Ainsi, depuis le mois d’avril 2012, six heures de soutien lui ont été enlevées graduellement, ce qui se traduit, chez elle, par des coupures dans la préparation de ses repas.

«Le plus urgent demeure l’épicerie», explique Marielle qui fait affaire, à tour de rôle, avec deux aides, à raison de deux fois par semaine. «Mais vu qu’elles ont moins de temps, je dois couper dans les repas. Alors, je mange des “cannages” quand il n’y a pas de repas de fait», dit-elle.

En ce qui a trait aux travaux ménagers, aux vêtements à acheter ou encore au lessivage hebdomadaire, Marielle les met parfois en mode pause parce que le nouvel horaire exige un remaniement complet du temps.

«Depuis 20 ans, j’avais 14 heures d’aide par semaine. Avec seulement 8 heures, on ne peut pas tout faire; il faut donc couper», déplore la sexagénaire.

Allergies et autres

Marielle doit aussi composer avec une allergie au lactose, une intolérance au gluten qui exige une diète, de l’ostéoporose avancée et un bras qu’elle ne peut plus soulever.

Entrées de données

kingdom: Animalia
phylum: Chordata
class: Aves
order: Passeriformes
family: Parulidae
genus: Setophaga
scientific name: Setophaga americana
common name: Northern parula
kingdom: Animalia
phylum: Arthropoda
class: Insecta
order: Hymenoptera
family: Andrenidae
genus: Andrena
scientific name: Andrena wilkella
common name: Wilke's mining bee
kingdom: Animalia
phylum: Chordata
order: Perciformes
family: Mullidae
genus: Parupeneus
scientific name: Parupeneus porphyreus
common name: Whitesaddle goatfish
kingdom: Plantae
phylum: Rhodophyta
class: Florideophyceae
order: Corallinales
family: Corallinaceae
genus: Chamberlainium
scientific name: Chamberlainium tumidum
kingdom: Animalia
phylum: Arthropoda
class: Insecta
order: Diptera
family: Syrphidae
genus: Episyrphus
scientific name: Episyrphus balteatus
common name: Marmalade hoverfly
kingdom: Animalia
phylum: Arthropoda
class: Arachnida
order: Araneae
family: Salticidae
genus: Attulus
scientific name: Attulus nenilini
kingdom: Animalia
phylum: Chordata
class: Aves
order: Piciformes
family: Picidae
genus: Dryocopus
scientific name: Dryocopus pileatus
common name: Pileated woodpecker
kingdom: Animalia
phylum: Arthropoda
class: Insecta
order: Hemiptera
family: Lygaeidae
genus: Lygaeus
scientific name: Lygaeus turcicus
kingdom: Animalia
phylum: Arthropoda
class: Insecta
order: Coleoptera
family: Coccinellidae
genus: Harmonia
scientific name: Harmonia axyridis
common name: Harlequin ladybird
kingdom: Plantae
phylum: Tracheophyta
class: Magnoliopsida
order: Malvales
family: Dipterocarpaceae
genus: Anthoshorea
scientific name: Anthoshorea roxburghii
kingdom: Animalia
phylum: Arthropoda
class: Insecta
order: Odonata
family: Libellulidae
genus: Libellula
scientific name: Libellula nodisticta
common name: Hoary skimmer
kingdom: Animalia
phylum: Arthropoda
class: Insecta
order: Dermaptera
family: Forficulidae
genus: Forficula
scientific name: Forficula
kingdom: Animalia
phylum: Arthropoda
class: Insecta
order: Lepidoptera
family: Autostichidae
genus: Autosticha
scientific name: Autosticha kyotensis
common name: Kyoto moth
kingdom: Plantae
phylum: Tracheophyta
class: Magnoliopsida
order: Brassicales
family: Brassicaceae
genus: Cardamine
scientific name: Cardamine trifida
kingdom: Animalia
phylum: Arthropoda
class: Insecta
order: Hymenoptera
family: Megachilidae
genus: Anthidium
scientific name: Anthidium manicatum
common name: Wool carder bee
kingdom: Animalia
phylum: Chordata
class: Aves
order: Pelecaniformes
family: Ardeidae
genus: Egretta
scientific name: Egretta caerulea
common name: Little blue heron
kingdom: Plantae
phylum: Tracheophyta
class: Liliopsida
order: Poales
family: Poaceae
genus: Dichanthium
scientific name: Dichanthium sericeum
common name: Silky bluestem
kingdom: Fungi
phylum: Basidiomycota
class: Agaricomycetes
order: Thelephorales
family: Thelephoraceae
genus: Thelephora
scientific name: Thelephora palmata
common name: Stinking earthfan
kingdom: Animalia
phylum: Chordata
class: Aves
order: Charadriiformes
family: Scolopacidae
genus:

* CONSIGNE *
Prolongez l'extrait sur la réduction des heures d'aide de Marielle à partir de sa dernière phrase.

* CORRIGÉ DE L'EXERCICE *
«Une travailleuse sociale est venue du CLSC pour réévaluer mes besoins», mentionne la dame qui était toujours en attente d’une réponse au moment de l’entrevue et qui espère retrouver ses heures de jadis, ne serait-ce que pour compléter toutes les tâches urgentes qu’il y a à faire chez elle: «Les heures qu’on me donne servent à faire mes commissions, la cuisine, lire mon courrier, et identifier la commande.»

Ses loisirs, elle les partage entre la lecture de livres spirituels ou de travaux d’écriture qu’elle fait. Parfois, elle sort sur son patio ou part se balader près de chez elle. «Même si j’ai gagné deux heures de plus, il m’en manque encore», conclut-elle.